Despite the fact that all I could do was take that MRI and wait, I worry. I panic, I think I believe that in the act of worrying I will somehow be able to manipulate the outcome and ultimately get the result I want. I engage in the power of magical thinking. Which of course is just that, magical and powerless. I can say that those 48 hours of waiting, crying, contemplating things that hide in the dark recesses of one's mind were made slightly more bearable because of my husband and my sister who is a nurse.

My husband, who does not sugar coat anything, could not in fact sugar coat this. And while this all developed during our big The Meredith Vieria Show debut -- which until I got this phone call, seemed like the greatest test of my marriage -- my husband's willingness to go on national TV with me and talk about orgasms now felt like background noise in comparison to my health.

And in those 48 hours (amidst watching our very public admissions about what goes on behind the closed doors of our bedroom) waiting for the results to determine what type of mass was on my ovary I learned that love -- true, gut-wrenching, walk through fire, lay down everything for someone love -- is simply just holding their hand. It is stroking their hand. It is hugging them. It's holding them close. It is promising to take on whatever challenges that might befall them. It is reminding them that they will stand right there with you and absorb whatever trauma you may experience. It is simply holding their hand.

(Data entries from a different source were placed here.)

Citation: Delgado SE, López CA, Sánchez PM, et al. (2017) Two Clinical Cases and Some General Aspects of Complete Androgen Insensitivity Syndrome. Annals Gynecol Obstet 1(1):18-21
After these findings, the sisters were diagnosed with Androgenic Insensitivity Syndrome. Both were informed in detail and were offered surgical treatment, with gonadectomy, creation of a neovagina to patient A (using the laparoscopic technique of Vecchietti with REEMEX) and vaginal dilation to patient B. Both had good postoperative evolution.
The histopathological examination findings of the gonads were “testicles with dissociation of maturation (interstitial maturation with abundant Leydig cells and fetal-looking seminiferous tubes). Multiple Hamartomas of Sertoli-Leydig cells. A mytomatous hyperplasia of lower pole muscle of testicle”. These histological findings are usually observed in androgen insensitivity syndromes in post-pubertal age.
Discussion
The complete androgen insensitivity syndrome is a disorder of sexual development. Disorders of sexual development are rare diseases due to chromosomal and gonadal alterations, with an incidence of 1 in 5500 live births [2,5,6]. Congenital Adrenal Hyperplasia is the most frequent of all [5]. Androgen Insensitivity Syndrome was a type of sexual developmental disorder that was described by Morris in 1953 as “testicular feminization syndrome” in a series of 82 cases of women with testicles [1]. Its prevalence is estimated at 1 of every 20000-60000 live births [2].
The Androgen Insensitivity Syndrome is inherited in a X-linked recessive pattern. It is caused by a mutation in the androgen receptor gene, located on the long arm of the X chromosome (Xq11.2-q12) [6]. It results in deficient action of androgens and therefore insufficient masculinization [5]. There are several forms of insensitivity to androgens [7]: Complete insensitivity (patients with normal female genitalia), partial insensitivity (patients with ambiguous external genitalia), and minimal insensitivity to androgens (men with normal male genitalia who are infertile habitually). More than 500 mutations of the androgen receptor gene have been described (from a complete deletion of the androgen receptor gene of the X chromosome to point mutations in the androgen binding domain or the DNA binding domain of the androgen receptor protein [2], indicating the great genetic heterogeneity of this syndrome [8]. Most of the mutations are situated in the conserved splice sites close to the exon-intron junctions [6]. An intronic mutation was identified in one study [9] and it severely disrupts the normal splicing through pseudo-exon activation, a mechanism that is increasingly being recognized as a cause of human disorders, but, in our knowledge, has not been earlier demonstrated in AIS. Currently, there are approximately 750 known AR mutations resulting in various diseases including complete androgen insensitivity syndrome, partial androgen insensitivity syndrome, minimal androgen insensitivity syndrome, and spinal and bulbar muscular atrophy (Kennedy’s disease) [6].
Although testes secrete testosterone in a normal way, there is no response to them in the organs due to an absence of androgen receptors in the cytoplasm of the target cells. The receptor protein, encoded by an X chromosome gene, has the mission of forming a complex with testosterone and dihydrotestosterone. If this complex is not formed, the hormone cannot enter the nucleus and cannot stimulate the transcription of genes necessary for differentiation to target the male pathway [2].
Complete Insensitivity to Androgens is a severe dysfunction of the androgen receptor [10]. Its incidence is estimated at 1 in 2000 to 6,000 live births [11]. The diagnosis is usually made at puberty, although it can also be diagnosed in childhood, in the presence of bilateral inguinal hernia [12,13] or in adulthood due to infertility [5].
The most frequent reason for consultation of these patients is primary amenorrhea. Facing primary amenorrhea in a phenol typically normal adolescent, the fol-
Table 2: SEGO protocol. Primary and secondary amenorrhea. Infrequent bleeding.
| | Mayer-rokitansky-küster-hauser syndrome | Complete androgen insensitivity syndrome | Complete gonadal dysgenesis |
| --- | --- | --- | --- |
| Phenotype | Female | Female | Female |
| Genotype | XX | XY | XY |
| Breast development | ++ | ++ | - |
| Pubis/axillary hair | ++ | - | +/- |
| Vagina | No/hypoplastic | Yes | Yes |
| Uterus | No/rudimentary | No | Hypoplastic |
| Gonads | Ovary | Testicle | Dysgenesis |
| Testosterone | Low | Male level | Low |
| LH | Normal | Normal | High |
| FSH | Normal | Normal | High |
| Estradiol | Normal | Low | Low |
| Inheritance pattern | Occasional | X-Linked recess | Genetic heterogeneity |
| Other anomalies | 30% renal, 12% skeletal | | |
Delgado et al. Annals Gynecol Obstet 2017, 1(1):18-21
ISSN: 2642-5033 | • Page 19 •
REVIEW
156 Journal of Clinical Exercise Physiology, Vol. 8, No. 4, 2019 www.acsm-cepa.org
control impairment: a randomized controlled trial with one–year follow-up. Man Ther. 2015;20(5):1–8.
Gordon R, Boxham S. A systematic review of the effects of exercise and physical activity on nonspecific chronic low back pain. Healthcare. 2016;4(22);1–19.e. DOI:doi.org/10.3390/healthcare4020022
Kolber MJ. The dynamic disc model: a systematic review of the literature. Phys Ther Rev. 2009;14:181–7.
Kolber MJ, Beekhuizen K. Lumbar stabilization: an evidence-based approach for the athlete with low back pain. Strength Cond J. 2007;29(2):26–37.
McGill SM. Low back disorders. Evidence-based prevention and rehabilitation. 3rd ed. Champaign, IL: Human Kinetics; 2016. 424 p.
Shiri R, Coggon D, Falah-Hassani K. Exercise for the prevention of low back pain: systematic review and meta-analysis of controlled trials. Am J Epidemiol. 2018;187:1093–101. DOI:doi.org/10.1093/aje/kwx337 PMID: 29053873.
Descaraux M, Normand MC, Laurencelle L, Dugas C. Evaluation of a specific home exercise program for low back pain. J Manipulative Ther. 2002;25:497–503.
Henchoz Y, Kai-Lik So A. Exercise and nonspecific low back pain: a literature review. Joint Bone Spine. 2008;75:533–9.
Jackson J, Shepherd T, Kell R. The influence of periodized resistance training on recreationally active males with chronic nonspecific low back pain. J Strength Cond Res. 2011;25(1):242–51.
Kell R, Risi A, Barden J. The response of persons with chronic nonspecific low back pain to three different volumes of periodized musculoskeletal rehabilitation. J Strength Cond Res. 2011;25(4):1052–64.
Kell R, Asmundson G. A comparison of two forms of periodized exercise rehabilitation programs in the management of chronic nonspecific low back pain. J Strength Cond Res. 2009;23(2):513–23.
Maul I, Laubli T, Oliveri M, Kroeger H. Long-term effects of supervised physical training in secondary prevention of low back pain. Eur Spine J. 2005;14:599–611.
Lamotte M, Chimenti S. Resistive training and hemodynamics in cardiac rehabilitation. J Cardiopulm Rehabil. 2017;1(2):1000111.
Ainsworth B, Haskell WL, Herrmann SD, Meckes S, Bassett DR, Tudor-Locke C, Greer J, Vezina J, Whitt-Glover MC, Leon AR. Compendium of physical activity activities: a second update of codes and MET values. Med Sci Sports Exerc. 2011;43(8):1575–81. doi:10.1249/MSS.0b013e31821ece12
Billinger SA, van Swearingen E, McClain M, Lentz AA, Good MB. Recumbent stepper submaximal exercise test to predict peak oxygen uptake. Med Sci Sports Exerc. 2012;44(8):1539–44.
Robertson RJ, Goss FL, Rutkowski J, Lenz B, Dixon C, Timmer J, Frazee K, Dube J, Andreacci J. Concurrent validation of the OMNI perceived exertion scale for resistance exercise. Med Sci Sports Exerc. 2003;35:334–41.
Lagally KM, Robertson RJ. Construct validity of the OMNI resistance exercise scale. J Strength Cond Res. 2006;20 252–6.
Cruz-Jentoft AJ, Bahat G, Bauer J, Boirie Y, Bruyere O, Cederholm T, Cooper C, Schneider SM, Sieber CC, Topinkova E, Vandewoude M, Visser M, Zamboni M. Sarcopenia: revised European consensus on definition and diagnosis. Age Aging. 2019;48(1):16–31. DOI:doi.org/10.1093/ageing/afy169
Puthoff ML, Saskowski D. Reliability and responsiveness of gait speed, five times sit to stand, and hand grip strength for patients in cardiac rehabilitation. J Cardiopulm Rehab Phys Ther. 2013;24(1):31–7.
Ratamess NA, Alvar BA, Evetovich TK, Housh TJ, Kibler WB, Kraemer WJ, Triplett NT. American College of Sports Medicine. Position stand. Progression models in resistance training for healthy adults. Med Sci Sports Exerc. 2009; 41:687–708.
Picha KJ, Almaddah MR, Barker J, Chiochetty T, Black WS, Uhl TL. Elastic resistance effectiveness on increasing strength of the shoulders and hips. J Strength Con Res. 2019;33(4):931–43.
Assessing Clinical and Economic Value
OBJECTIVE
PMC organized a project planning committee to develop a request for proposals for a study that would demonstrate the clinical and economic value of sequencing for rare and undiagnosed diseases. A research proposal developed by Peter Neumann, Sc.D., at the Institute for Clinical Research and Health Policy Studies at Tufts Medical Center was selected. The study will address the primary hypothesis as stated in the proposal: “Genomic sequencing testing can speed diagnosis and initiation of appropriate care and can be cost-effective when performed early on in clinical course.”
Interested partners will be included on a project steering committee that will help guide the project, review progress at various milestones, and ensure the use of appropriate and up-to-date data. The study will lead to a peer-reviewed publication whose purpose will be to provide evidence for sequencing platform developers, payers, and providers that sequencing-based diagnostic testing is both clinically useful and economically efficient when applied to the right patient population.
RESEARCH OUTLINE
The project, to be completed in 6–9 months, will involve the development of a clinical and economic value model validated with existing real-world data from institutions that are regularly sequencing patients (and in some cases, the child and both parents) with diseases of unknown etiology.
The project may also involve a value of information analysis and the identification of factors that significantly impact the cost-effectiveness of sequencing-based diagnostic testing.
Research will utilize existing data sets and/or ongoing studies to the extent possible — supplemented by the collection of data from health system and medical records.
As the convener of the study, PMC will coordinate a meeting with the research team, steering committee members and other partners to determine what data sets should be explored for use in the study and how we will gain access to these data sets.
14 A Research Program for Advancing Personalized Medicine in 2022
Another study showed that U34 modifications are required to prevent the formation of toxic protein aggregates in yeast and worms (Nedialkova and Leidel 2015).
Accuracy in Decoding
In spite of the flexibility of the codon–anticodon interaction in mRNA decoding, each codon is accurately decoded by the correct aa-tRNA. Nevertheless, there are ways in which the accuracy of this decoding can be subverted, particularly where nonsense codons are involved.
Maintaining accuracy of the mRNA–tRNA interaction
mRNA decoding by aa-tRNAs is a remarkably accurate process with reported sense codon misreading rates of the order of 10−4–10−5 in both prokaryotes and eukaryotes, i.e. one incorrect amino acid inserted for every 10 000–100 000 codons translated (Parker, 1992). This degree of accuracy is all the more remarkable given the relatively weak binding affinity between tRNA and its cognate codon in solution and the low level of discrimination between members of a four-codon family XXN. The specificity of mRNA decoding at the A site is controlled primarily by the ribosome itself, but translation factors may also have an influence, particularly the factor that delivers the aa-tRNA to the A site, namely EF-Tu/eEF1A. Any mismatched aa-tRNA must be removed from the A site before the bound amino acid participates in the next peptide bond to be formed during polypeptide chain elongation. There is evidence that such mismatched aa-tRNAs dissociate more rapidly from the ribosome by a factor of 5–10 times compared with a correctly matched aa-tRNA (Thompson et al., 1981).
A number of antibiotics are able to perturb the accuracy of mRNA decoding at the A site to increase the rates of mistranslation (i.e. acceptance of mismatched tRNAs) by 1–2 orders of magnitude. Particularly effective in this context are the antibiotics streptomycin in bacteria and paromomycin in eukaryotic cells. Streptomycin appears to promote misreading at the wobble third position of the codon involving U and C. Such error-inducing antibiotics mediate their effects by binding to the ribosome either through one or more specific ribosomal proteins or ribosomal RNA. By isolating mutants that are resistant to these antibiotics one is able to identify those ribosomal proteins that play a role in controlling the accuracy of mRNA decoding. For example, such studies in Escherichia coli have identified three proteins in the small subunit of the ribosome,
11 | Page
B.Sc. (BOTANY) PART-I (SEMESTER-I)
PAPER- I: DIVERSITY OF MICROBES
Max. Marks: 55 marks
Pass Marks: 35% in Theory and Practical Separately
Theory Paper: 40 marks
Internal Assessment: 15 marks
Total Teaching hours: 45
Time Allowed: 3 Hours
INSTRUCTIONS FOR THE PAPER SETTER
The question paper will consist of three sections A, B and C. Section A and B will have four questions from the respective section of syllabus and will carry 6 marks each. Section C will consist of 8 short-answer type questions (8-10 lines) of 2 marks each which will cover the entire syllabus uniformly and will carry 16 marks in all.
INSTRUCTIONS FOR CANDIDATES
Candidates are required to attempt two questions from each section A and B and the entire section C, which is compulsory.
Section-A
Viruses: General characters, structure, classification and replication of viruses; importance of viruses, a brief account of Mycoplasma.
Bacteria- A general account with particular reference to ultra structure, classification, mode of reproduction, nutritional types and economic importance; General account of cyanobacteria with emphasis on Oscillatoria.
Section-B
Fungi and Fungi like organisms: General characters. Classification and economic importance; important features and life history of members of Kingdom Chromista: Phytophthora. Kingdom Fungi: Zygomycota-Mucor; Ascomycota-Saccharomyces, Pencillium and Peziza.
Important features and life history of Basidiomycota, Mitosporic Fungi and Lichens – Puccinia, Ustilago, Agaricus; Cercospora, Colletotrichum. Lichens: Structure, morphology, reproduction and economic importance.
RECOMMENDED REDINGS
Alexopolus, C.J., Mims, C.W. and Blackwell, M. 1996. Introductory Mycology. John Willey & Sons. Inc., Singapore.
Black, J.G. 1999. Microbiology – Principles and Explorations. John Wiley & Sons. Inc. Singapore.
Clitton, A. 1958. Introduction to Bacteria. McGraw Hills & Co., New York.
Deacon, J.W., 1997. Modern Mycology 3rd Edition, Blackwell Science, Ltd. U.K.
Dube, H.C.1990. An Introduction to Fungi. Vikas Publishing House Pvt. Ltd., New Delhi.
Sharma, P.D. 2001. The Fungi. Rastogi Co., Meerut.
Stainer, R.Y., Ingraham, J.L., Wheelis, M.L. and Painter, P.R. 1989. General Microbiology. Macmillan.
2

I finally got the results and while I am OK, I can't help but feel changed in a small, yet profound way. And then I read this post by a woman battling end stage cancer and realized that this life and those we love that is the gift, that is what needs to be treasured above all else.

She writes:

"So, in my absence, please, please, enjoy life.

Take it by both hands, grab it, shake it and believe in every second of it. Adore your children. You have literally no idea how blessed you are to shout at them in the morning to hurry up and clean their teeth."